_Textabschnitt_
Wüsste man es nicht besser, man müsste
bei den Grünen einen akuten Anfall von Lebensmüdigkeit vermuten. Nach einer
nicht enden wollenden Folge niederschmetternder Wahlresultate denken sie laut
über die Abschaffung des Langzeitgymnasiums nach. Abgesehen vielleicht von
einem generellen Verbot des Fleischkonsums gibt es wenige politische
Forderungen, mit denen man seine Wählerinnen und Wähler nachhaltiger vergraulen
könnte wie mit einer solchen Attacke auf die höhere Bildung. Kommt dazu, dass
die Grünen mit einer Abschaffung des Langzeitgymis die Hoffnung auf Kosteneinsparungen
verbinden – nur Wochen nachdem sich Schüler und Lehrer am «Tag der
Bildung» mit Unterstützung vieler Grüner lautstark für ein weiteres Wachstum
der Bildungsausgaben eingesetzt haben. Kurz: Es grenzt an einen politischen
Suizidversuch, überhaupt einen solchen Vorstoss zu erwägen.
Braucht es das Langzeitgymnasium? Tages Anzeiger, 30.1. von Edgar Schuler
Und das ist
nur die politische Seite dieser Geschichte. Dass das Langzeitgymnasium in
Zürich so breite Unterstützung geniesst, ist sachlich und inhaltlich
einwandfrei begründbar. Denn entwicklungspsychologisch lässt sich kaum ein
besseres System für den Zugang zur Hochschulreife denken als die über Jahre
gestaffelte Zulassung an die Mittelschulen. Kinder, die schon in den sechs Jahren
Primarschule genügend Neugier und Biss für die gymnasiale Bildung entwickelt
haben, können nach der sechsten Klasse übertreten. Am Gymi profitieren sie früh
von einer akademisch animierenden Lernumgebung. Andere, denen der Knopf erst
später aufgeht, absolvieren eben noch zwei oder drei Jahre Sekundarschule,
bevor sie an eine Mittelschule wechseln.

_Ausgewählte Einträge_

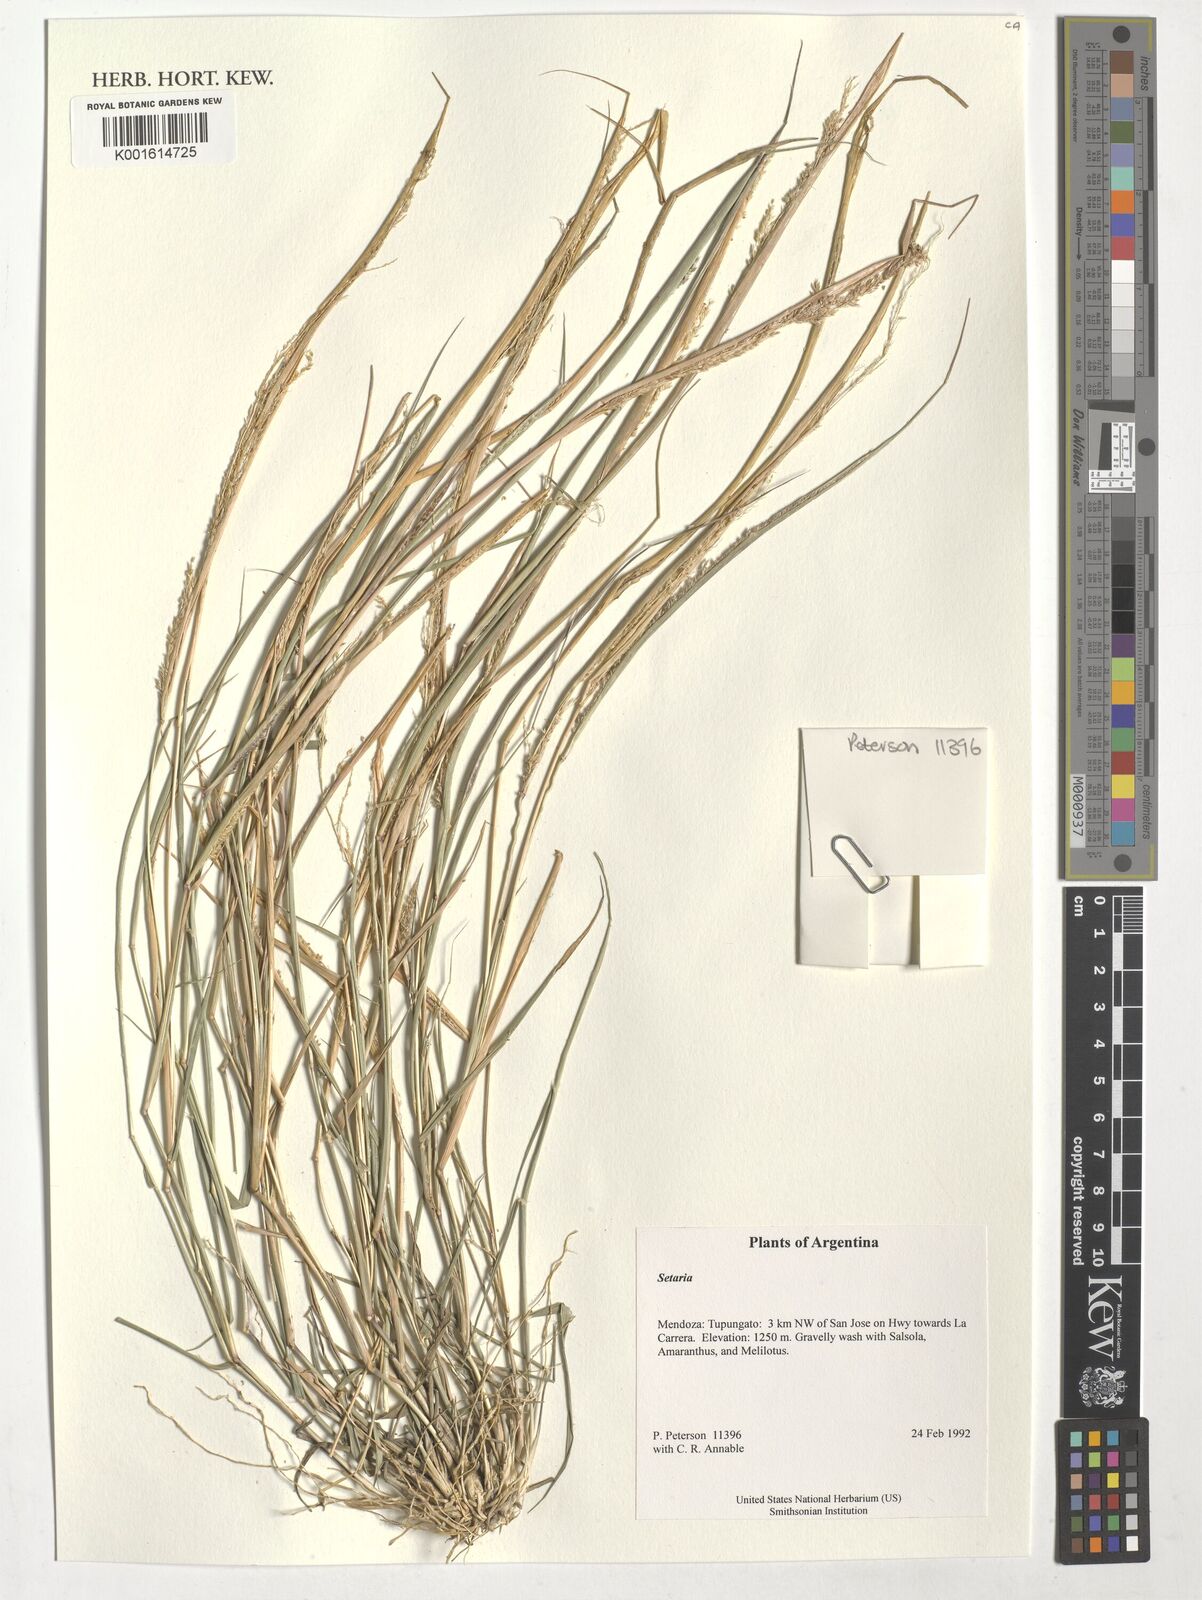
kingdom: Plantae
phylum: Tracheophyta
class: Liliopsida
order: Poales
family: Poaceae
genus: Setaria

* * *

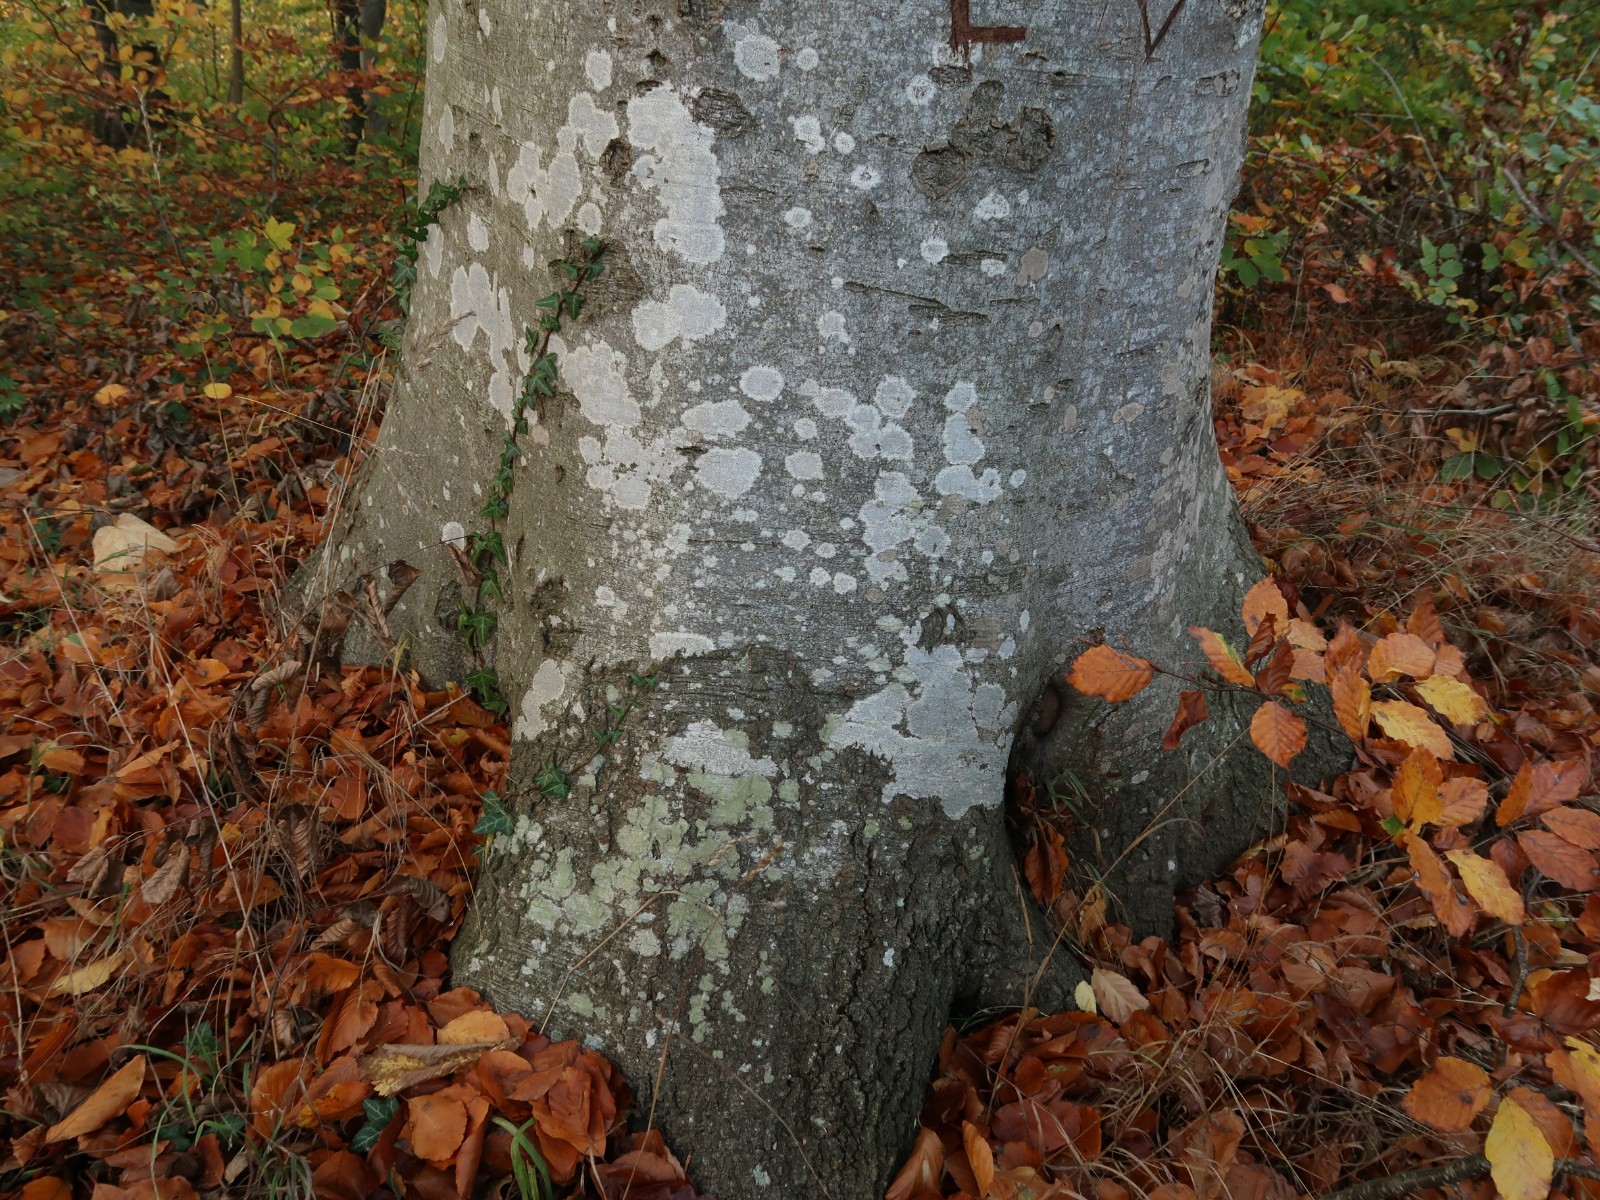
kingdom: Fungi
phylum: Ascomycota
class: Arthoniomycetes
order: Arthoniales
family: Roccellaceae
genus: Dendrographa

_Erklärtes Ziel 1_
Welche Hoffnung verbinden die Grünen laut dem Textabschnitt mit einer Abschaffung des Langzeitgymnasiums?
_Erklärtes Ziel 2_
Entnimm bitte dem Textabschnitt die Stelle zwischen „Wüsste man es“ und „Vorstoss zu erwägen.“, beide eingeschlossen.
Die Einträge stammen aus einer anderen Quelle als der Textabschnitt.

_Antwort zur Aufgabe 1_
Die Hoffnung auf Kosteneinsparungen.

_Antwort zur Aufgabe 2_
Wüsste man es nicht besser, man müsste
bei den Grünen einen akuten Anfall von Lebensmüdigkeit vermuten. Nach einer
nicht enden wollenden Folge niederschmetternder Wahlresultate denken sie laut
über die Abschaffung des Langzeitgymnasiums nach. Abgesehen vielleicht von
einem generellen Verbot des Fleischkonsums gibt es wenige politische
Forderungen, mit denen man seine Wählerinnen und Wähler nachhaltiger vergraulen
könnte wie mit einer solchen Attacke auf die höhere Bildung. Kommt dazu, dass
die Grünen mit einer Abschaffung des Langzeitgymis die Hoffnung auf Kosteneinsparungen
verbinden – nur Wochen nachdem sich Schüler und Lehrer am «Tag der
Bildung» mit Unterstützung vieler Grüner lautstark für ein weiteres Wachstum
der Bildungsausgaben eingesetzt haben. Kurz: Es grenzt an einen politischen
Suizidversuch, überhaupt einen solchen Vorstoss zu erwägen.